Updates on this last bit: T234803 is sorting out these technical details, and we probably don't have to wait for the full ATS-TLS transition, either. We're getting close over there, so I'll just make it a dependency of this task (once we're done over there, we can have the final patch to actually turn on LE usage at 1 or 2 edges land over here to close this).

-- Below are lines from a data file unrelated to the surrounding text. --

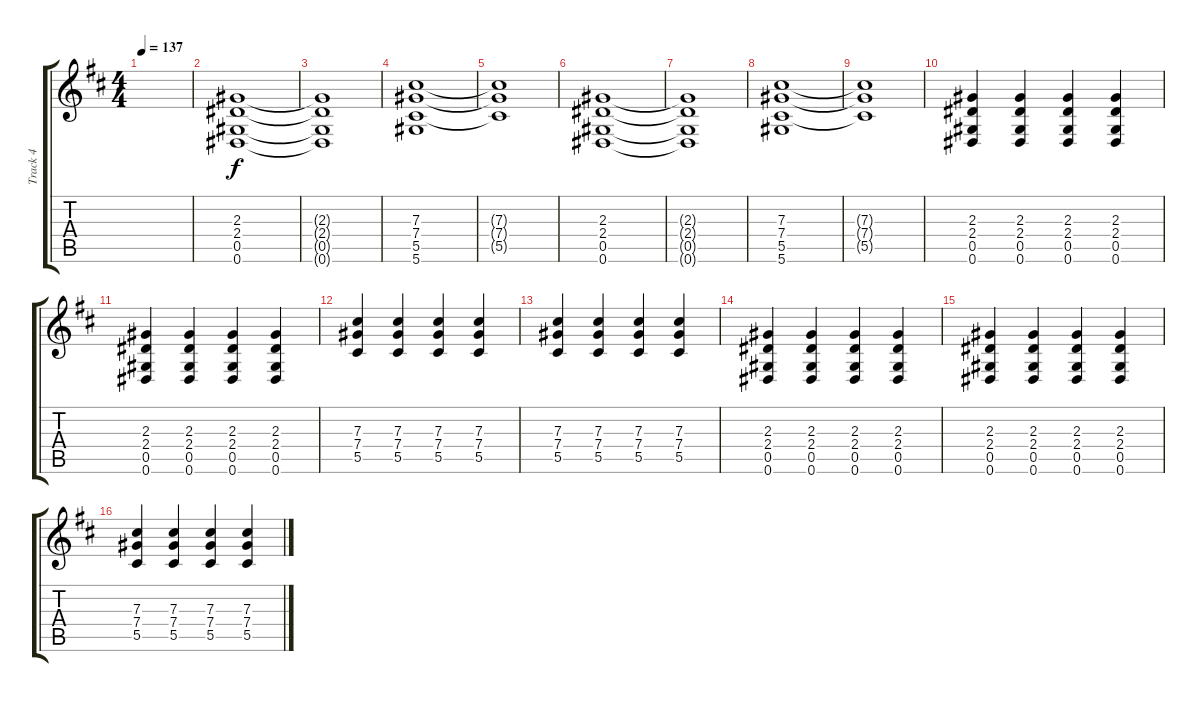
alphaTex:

\track ("Track 4" "Track 4") {instrument overdrivenguitar}
\staff {score tabs}
\tuning (Eb4 Bb3 Gb3 Db3 Ab2 Eb2) {hide}
\ts (4 4)
\tempo 137
\clef g2
\ks d
|
(2.3 2.4 0.5 0.6).1 |
(2.3{t} 2.4{t} 0.5{t} 0.6{t}).1 |
(7.3 7.4 5.5 5.6).1 |
(7.3{t} 7.4{t} 5.5{t}).1 |
(2.3 2.4 0.5 0.6).1 |
(2.3{t} 2.4{t} 0.5{t} 0.6{t}).1 |
(7.3 7.4 5.5 5.6).1 |
(7.3{t} 7.4{t} 5.5{t}).1 |
(2.3 2.4 0.5 0.6).4 (2.3 2.4 0.5 0.6).4 (2.3 2.4 0.5 0.6).4 (2.3 2.4 0.5 0.6).4 |
(2.3 2.4 0.5 0.6).4 (2.3 2.4 0.5 0.6).4 (2.3 2.4 0.5 0.6).4 (2.3 2.4 0.5 0.6).4 |
(7.3 7.4 5.5).4 (7.3 7.4 5.5).4 (7.3 7.4 5.5).4 (7.3 7.4 5.5).4 |
(7.3 7.4 5.5).4 (7.3 7.4 5.5).4 (7.3 7.4 5.5).4 (7.3 7.4 5.5).4 |
(2.3 2.4 0.5 0.6).4 (2.3 2.4 0.5 0.6).4 (2.3 2.4 0.5 0.6).4 (2.3 2.4 0.5 0.6).4 |
(2.3 2.4 0.5 0.6).4 (2.3 2.4 0.5 0.6).4 (2.3 2.4 0.5 0.6).4 (2.3 2.4 0.5 0.6).4 |
(7.3 7.4 5.5).4 (7.3 7.4 5.5).4 (7.3 7.4 5.5).4 (7.3 7.4 5.5).4
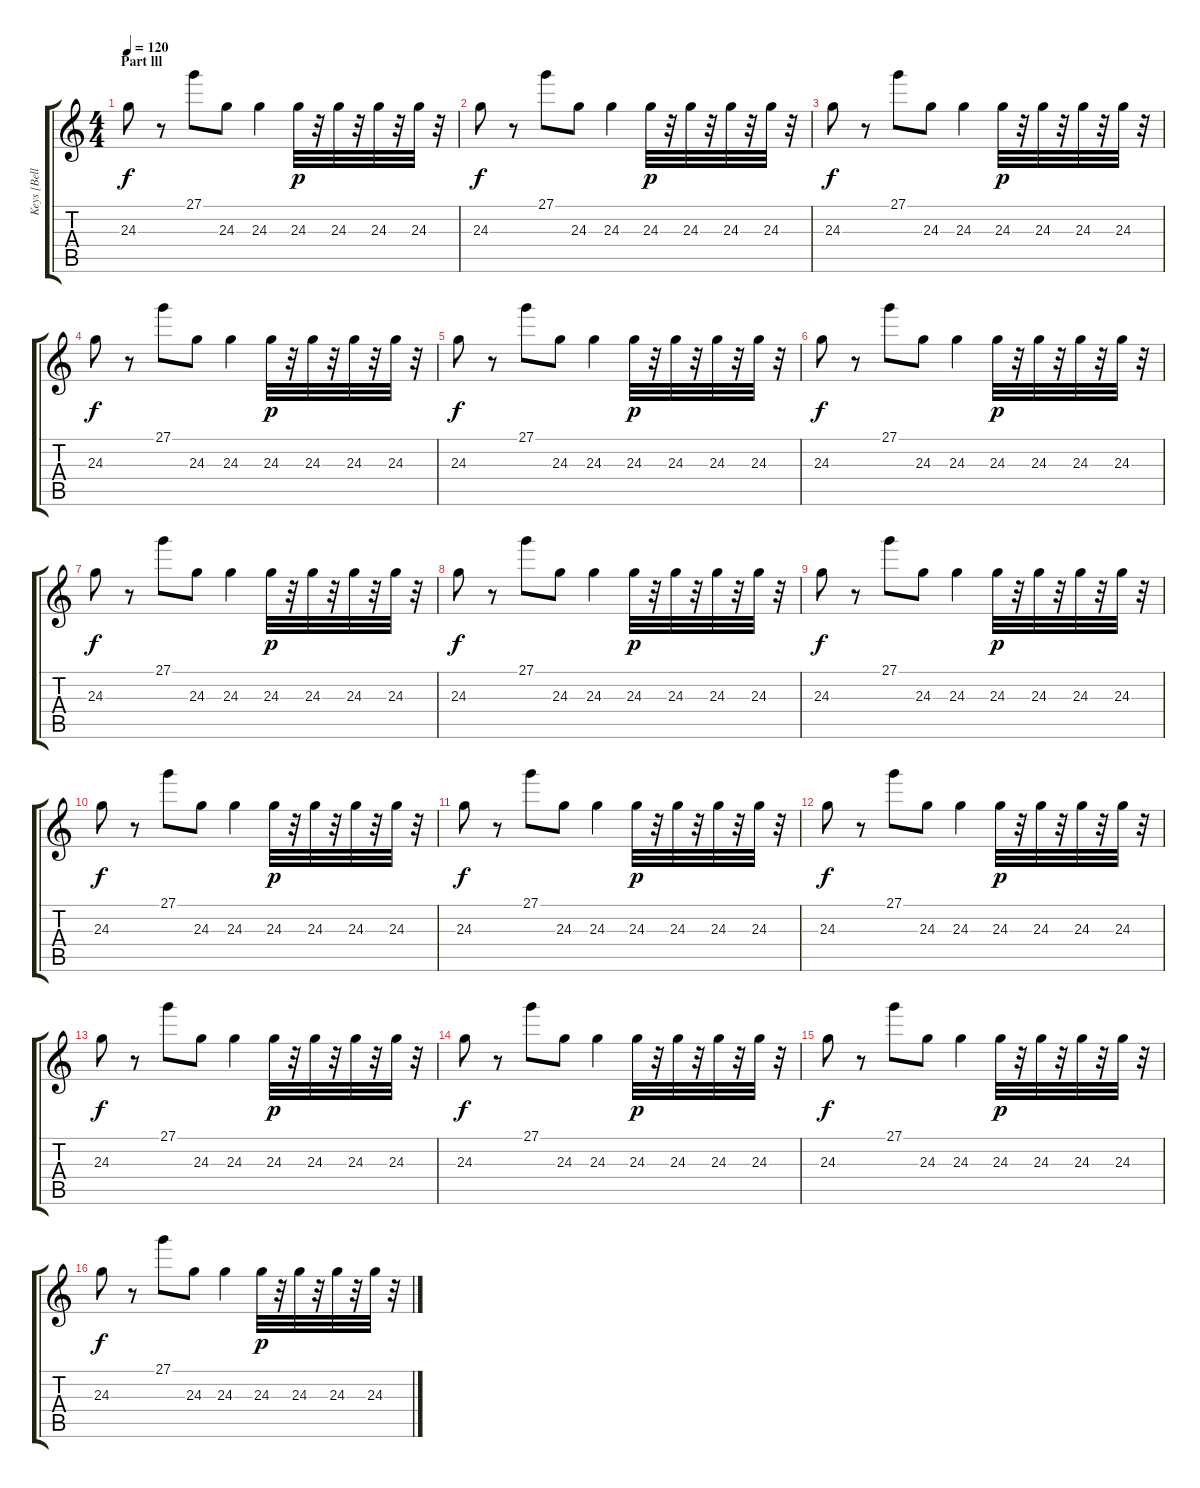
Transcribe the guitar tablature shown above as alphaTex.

\track ("Keys [Bells]" "Keys [Bell") {instrument celesta}
\staff {score tabs}
\tuning (E4 B3 G3 D3 A2 E2) {hide}
\ts (4 4)
\section ("" "Part lll")
\tempo 120
\clef g2
\ks c
24.3.8{dy f} r.8 27.1.8 24.3.8 24.3.4 24.3.32{dy p} r.32 24.3.32 r.32 24.3.32 r.32 24.3.32 r.32 |
24.3.8{dy f} r.8 27.1.8 24.3.8 24.3.4 24.3.32{dy p} r.32 24.3.32 r.32 24.3.32 r.32 24.3.32 r.32 |
24.3.8{dy f} r.8 27.1.8 24.3.8 24.3.4 24.3.32{dy p} r.32 24.3.32 r.32 24.3.32 r.32 24.3.32 r.32 |
24.3.8{dy f} r.8 27.1.8 24.3.8 24.3.4 24.3.32{dy p} r.32 24.3.32 r.32 24.3.32 r.32 24.3.32 r.32 |
24.3.8{dy f} r.8 27.1.8 24.3.8 24.3.4 24.3.32{dy p} r.32 24.3.32 r.32 24.3.32 r.32 24.3.32 r.32 |
24.3.8{dy f} r.8 27.1.8 24.3.8 24.3.4 24.3.32{dy p} r.32 24.3.32 r.32 24.3.32 r.32 24.3.32 r.32 |
24.3.8{dy f} r.8 27.1.8 24.3.8 24.3.4 24.3.32{dy p} r.32 24.3.32 r.32 24.3.32 r.32 24.3.32 r.32 |
24.3.8{dy f} r.8 27.1.8 24.3.8 24.3.4 24.3.32{dy p} r.32 24.3.32 r.32 24.3.32 r.32 24.3.32 r.32 |
24.3.8{dy f} r.8 27.1.8 24.3.8 24.3.4 24.3.32{dy p} r.32 24.3.32 r.32 24.3.32 r.32 24.3.32 r.32 |
24.3.8{dy f} r.8 27.1.8 24.3.8 24.3.4 24.3.32{dy p} r.32 24.3.32 r.32 24.3.32 r.32 24.3.32 r.32 |
24.3.8{dy f} r.8 27.1.8 24.3.8 24.3.4 24.3.32{dy p} r.32 24.3.32 r.32 24.3.32 r.32 24.3.32 r.32 |
24.3.8{dy f} r.8 27.1.8 24.3.8 24.3.4 24.3.32{dy p} r.32 24.3.32 r.32 24.3.32 r.32 24.3.32 r.32 |
24.3.8{dy f} r.8 27.1.8 24.3.8 24.3.4 24.3.32{dy p} r.32 24.3.32 r.32 24.3.32 r.32 24.3.32 r.32 |
24.3.8{dy f} r.8 27.1.8 24.3.8 24.3.4 24.3.32{dy p} r.32 24.3.32 r.32 24.3.32 r.32 24.3.32 r.32 |
24.3.8{dy f} r.8 27.1.8 24.3.8 24.3.4 24.3.32{dy p} r.32 24.3.32 r.32 24.3.32 r.32 24.3.32 r.32 |
24.3.8{dy f} r.8 27.1.8 24.3.8 24.3.4 24.3.32{dy p} r.32 24.3.32 r.32 24.3.32 r.32 24.3.32 r.32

Change 575305 had a related patch set uploaded (by Vgutierrez; owner: Vgutierrez):
[operations/puppet@production] ATS: Switch unified cert vendor to Let's Encrypt on ulsfo
Change 575305 merged by Vgutierrez:
[operations/puppet@production] ATS: Switch unified cert vendor to Let's Encrypt on ulsfo
Mentioned in SAL (#wikimedia-operations) [2020-03-02T13:53:33Z] <vgutierrez> Switch from globalsign to LE as unified cert vendor on cp4026 - T230687
Mentioned in SAL (#wikimedia-operations) [2020-03-02T13:55:38Z] <vgutierrez> Switch from globalsign to LE as unified cert vendor on ulsfo - T230687
$ openssl s_client -connect upload-lb.ulsfo.wikimedia.org:443 2>&1 < /dev/null |openssl x509 -noout -issuer -dates issuer= /C=US/O=Let's Encrypt/CN=Let's Encrypt Authority X3 notBefore=Jan 22 07:03:51 2020 GMT notAfter=Apr 21 07:03:51 2020 GMT $ openssl s_client -connect text-lb.ulsfo.wikimedia.org:443 2>&1 < /dev/null |openssl x509 -noout -issuer -dates issuer= /C=US/O=Let's Encrypt/CN=Let's Encrypt Authority X3 notBefore=Jan 22 07:03:51 2020 GMT notAfter=Apr 21 07:03:51 2020 GMT
Change 576188 had a related patch set uploaded (by Vgutierrez; owner: Vgutierrez):
[operations/puppet@production] ATS: Switch unified cert vendor to Let's Encrypt on eqiad & codfw
Change 576188 merged by Vgutierrez:
[operations/puppet@production] ATS: Switch unified cert vendor to Let's Encrypt on eqiad & codfw
Mentioned in SAL (#wikimedia-operations) [2020-03-03T06:25:31Z] <vgutierrez> Switch from globalsign to LE as unified cert vendor on codfw - T230687
Mentioned in SAL (#wikimedia-operations) [2020-03-03T06:33:23Z] <vgutierrez> Switch from globalsign to LE as unified cert vendor on eqiad - T230687
The swap of Traffic for Traffic-Icebox in this ticket's set of tags was based on a bulk action for all such tickets that haven't been updated in 6 months or more. This does not imply any human judgement about the validity or importance of the task, and is simply the first step in a larger task cleanup effort. Further manual triage and/or requests for updates will happen this month for all such tickets. For more detail, have a look at the extended explanation on the main page of Traffic-Icebox . Thank you!
@Vgutierrez It looks like the work you've done means that this can be closed. Is that the case?